また、最近では講習用の動画がインターネット上にアップされています。
保険会社の動画もアップされてます。事故防止にご活用ください。
フォークリフトの事故に対応した保険
人身事故
構内でフォークリフトが人を轢いてしまった場合の保険は以下の通りです。
対象 | 自社の従業員 | 他人(他者の方等) |
保険 | 自賠責保険 業務災害保険など | 自賠責保険、自動車保険 施設賠償責任保険 |
自社の従業員を対象にする保険
フォークリフトが公道を走らない構内専用の場合、法律の上では、自賠責保険(自動車損害賠償責任保険)の加入義務はありませんが、自賠責保険に加入することができます。

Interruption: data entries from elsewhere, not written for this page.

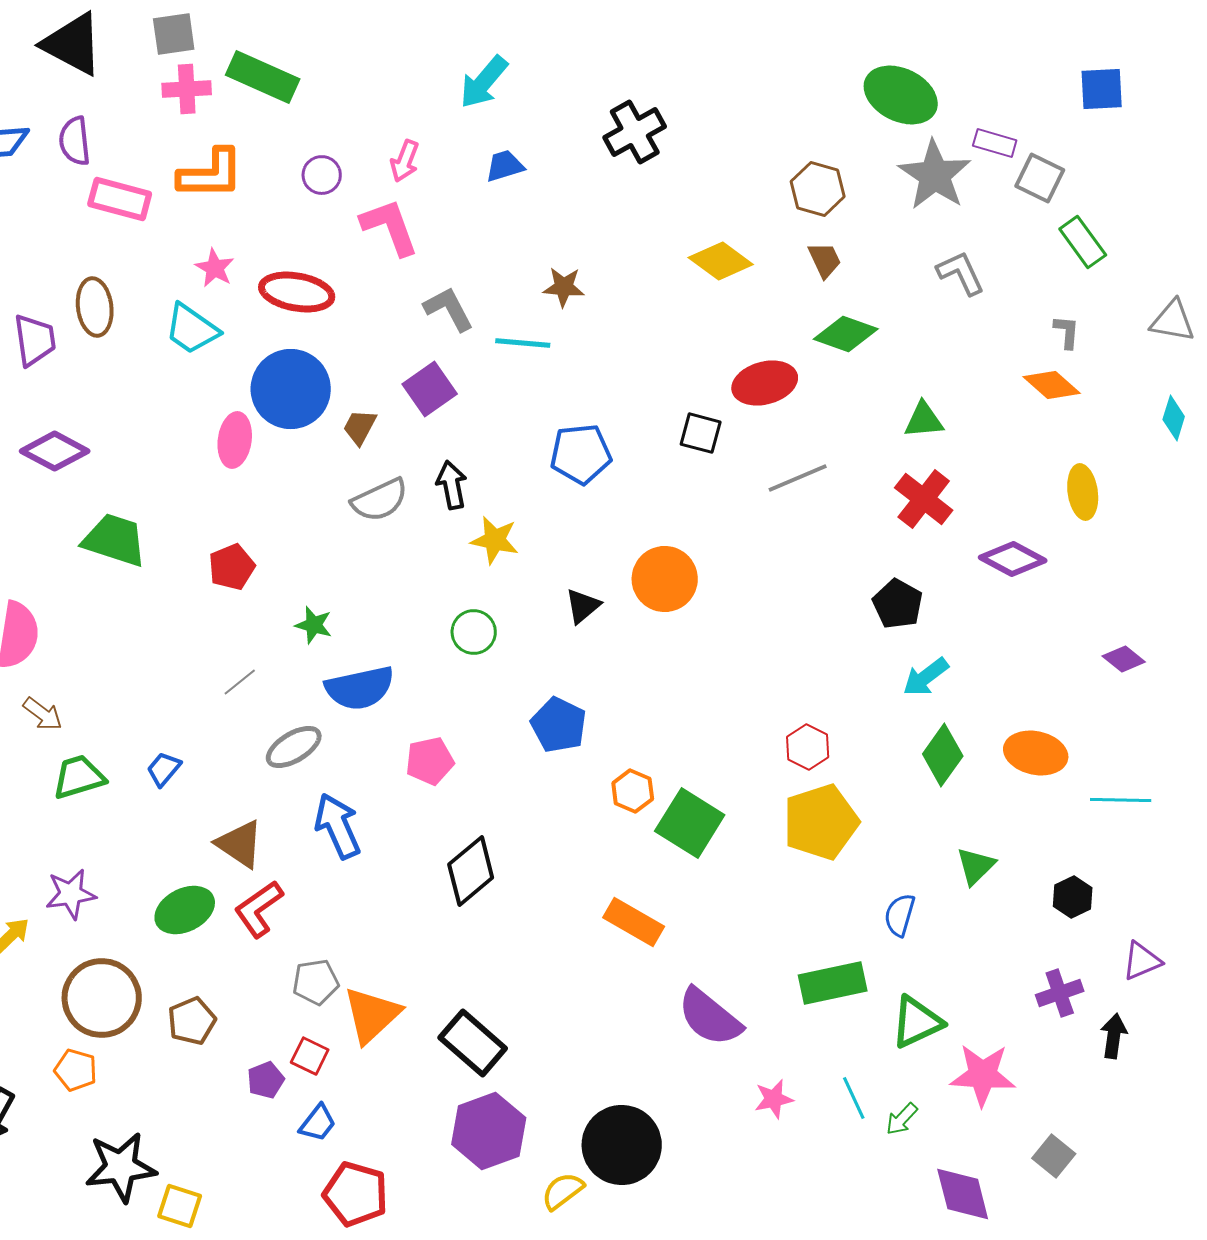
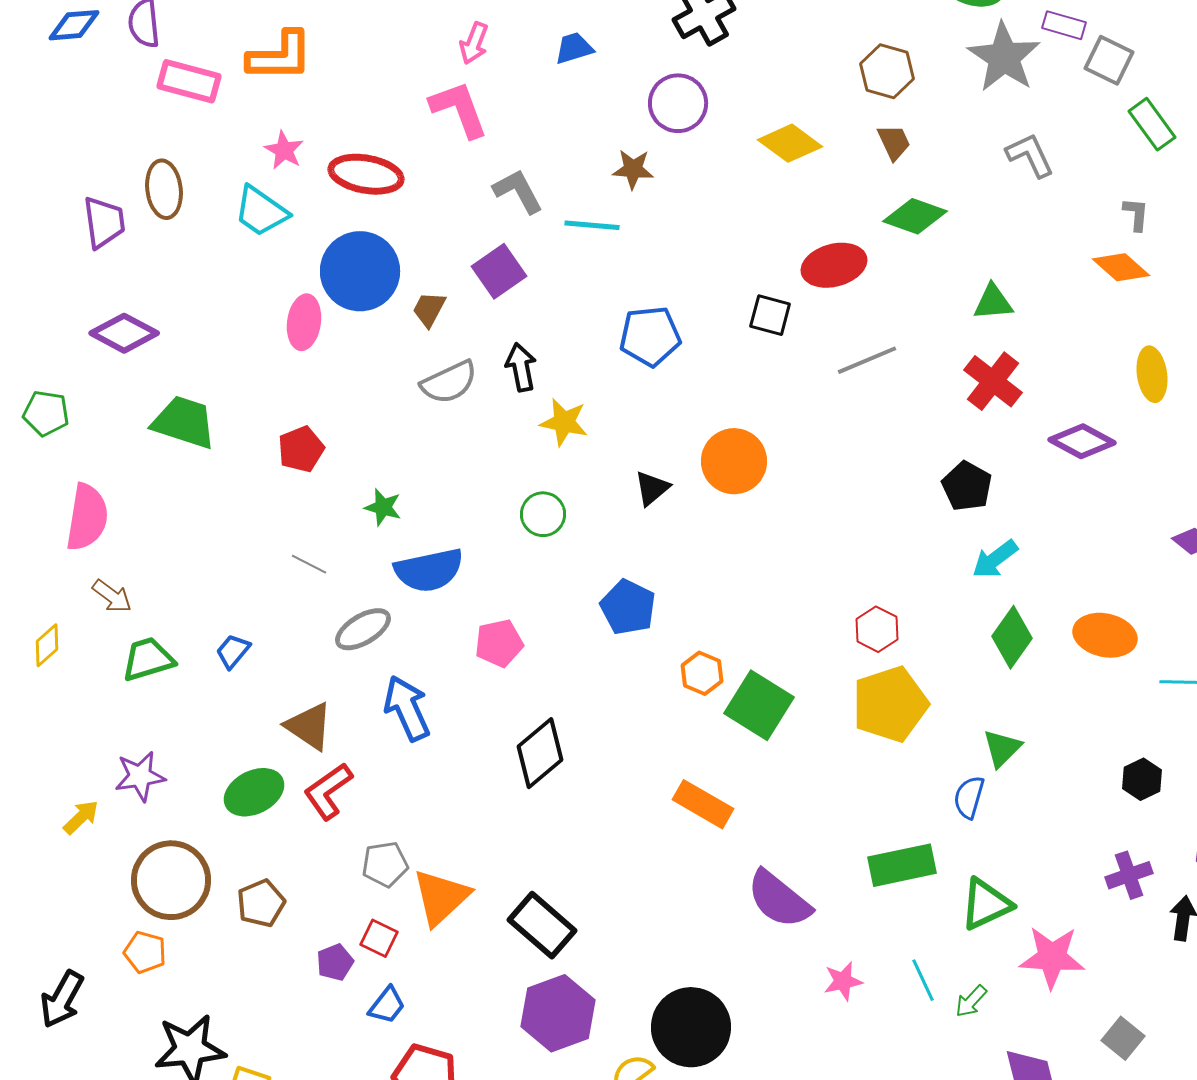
purple circle: (322, 175) -> (678, 103), moved, size x1.5
gray line: (240, 682) -> (309, 564), turned 66
green triangle: (976, 866) -> (1002, 748), moved

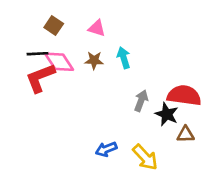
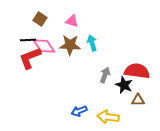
brown star: (94, 60) -> (70, 45), size x1.5
yellow arrow: (145, 157) -> (108, 117), turned 140

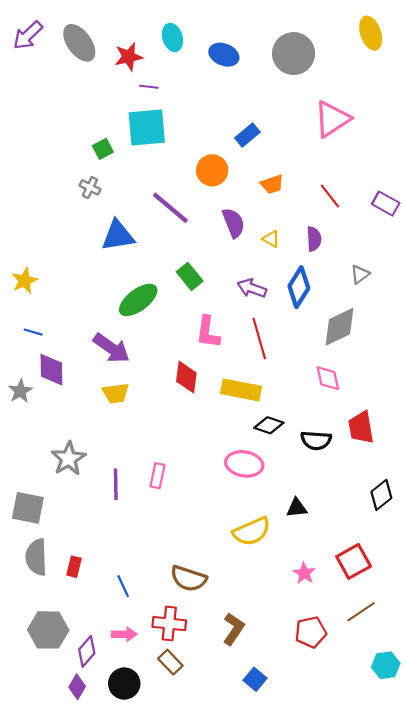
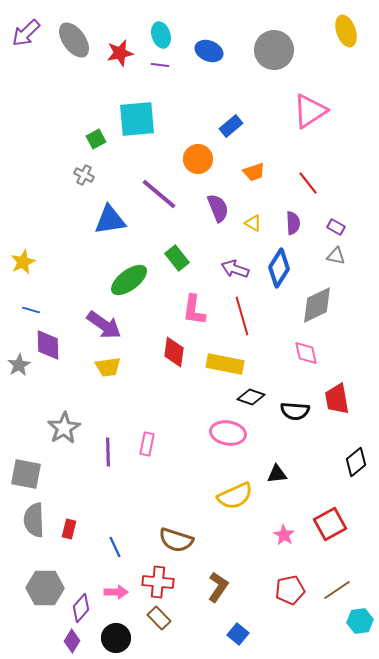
purple line: (149, 87) -> (160, 65), moved
purple rectangle: (386, 204) -> (336, 227), moved, size x0.7
gray triangle: (360, 274) -> (336, 256), turned 48
brown line: (361, 612) -> (337, 590), moved

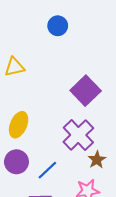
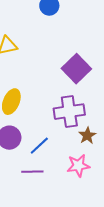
purple cross: (78, 135) -> (69, 112), turned 36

自賠責保険の補償額は以下の通りで、不十分である可能性があります。
ケガをさせた場合 | 最大120万円まで |
死亡させた場合 | 最大3,000万円まで |
後遺障害を負わせた場合 | 最大4,000万円まで |
労災保険も対象になりますが、不十分ですので、労災総合保険や業務災害補償保険への加入をオススメします。
他人を対象とする保険
自社の従業員への補償同様に自賠責保険で補償されます。同じく補償としては不十分であるため、施設賠償責任保険などの上乗せ保険に加入することをオススメします。
物損事故
対象 | 自社のモノ | 他人のモノ |
保険 | 火災保険 動産総合保険など | 受託物賠償責任保険 施設賠償責任保険 |
自社のモノを対象にする保険
自社の施設にぶつけてしまったり、自社の商品をアームで刺したりする事故など自社のモノに対しては、火災保険や動産総合保険などの保険で補償が可能です。
他人のモノを対象とする保険
他社の車にぶつかったり、他社から預かっている商品を壊した場合には、それぞれ施設賠償責任保険や受託物賠償責任保険で補償することができます。
最後に
フォークリフトは、運送業、倉庫業や工場などで貨物を運ぶのに欠かせない存在になっています。しかし、同時に死亡事故が毎年発生している危険な物でもあります。安全講習などの実施により事故を削減することや万一事故が発生しても大きな事故にならないように対策することが重要です。
それでも、事故が発生する可能性をゼロにはできないため、保険への加入をオススメします。